Amazon is making Alexa smarter at answering questions and guessing what you may ask next. Amazon has armed Alexa with a new machine learning system that “can infer that an initial question implies a subsequent request”. Explaining the new system, Amazon said, for instance, if a user asks, “How long does it take to steep tea?” with the new capability, Alexa might answer that question, “Five minutes is a good place to start”, then follow up by asking, “Would you like me to set a timer for five minutes?”
But it would be interesting to see how Alexa actually becomes smarter at predicting what users actually want. This is important because the new system can get irritating after some point. For example, if you ask, “Hey Alexa, how much time does it take to bake a cup cake” and for everytime you ask a similar question you would not want Alexa to infer a reply like, “Would you like me to set a timer?”.
Keeping this in mind, Amazon claims that to determine whether to suggest a latent goal, it uses a deep-learning-based trigger model that factors in several aspects of the dialogue context, such as the text of the customer’s current session with Alexa and whether the user has engaged with Alexa’s multi-skill suggestions in the past.

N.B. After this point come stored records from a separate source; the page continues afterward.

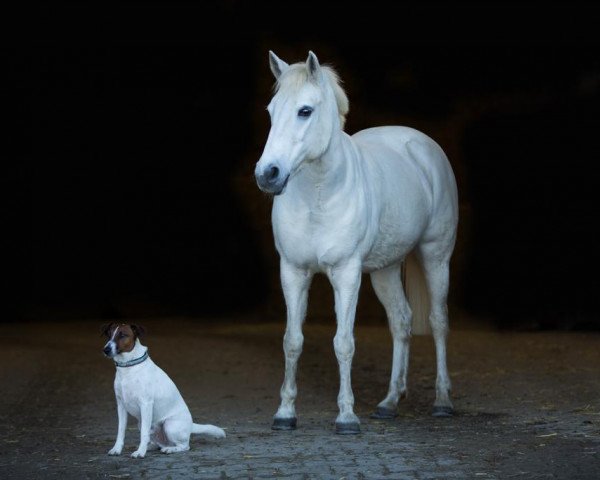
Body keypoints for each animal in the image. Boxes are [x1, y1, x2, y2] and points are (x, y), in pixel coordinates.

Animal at [102, 322, 226, 458]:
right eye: (109, 335)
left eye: (123, 335)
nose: (106, 349)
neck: (128, 367)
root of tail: (191, 425)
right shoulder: (121, 405)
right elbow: (121, 431)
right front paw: (117, 449)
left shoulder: (145, 404)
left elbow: (143, 434)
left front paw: (140, 452)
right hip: (143, 423)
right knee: (158, 443)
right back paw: (151, 447)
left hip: (169, 425)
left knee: (184, 446)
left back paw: (169, 449)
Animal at [254, 51, 460, 436]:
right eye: (271, 111)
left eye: (305, 110)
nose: (267, 174)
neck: (319, 195)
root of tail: (422, 144)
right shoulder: (293, 271)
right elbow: (292, 341)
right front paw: (285, 414)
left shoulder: (346, 273)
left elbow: (344, 343)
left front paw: (347, 417)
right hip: (385, 269)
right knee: (401, 321)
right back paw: (389, 403)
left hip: (435, 256)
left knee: (439, 322)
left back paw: (442, 401)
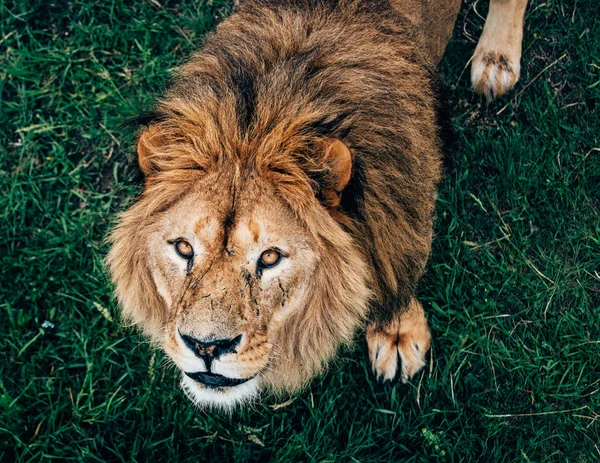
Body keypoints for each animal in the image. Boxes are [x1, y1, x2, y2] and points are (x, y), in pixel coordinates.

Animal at [106, 0, 524, 408]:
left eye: (270, 257)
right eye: (183, 248)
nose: (206, 347)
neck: (257, 121)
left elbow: (400, 272)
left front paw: (398, 334)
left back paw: (495, 62)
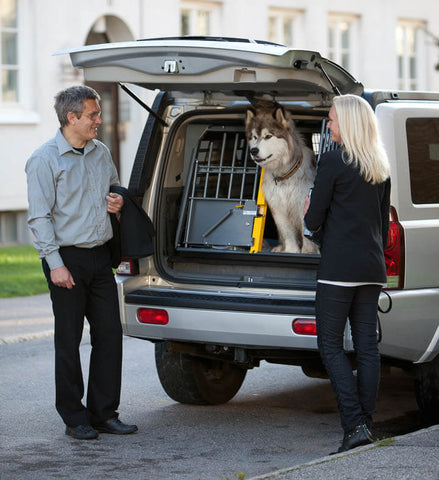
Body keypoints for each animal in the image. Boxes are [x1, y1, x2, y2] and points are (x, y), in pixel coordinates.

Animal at [246, 107, 318, 253]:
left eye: (268, 136)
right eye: (254, 137)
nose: (253, 151)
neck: (285, 175)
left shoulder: (303, 205)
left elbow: (305, 234)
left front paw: (307, 253)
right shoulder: (279, 208)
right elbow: (287, 233)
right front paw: (290, 250)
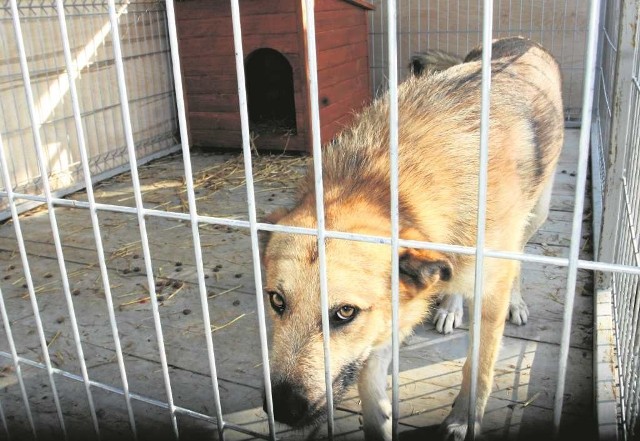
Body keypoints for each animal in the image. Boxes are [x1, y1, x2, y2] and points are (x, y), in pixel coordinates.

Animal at [258, 36, 560, 438]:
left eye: (344, 313)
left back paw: (514, 300)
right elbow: (370, 384)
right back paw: (450, 306)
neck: (385, 185)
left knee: (520, 256)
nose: (283, 409)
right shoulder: (388, 319)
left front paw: (464, 419)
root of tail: (519, 40)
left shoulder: (487, 296)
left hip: (536, 214)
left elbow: (478, 368)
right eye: (276, 301)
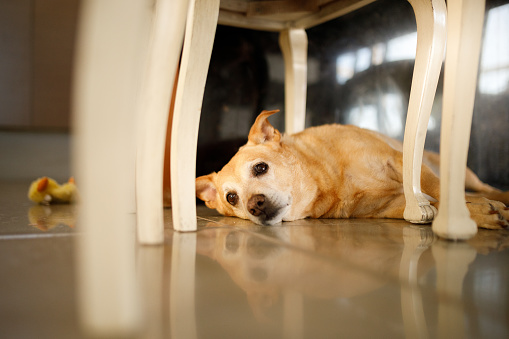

At least Amazon is aware that when you ask Alexa for “recipes for chicken” you would not want a follow question from Alexa like “Do you want me to play chicken sounds?”
In order to make predictions meaningful, Amazon uses semantic-role labeling model looks for named entities and other arguments from the current conversation and bandit learning, in which machine learning models track whether recommendations are helping or not. This new feature is already available to Alexa customers in English in the United States.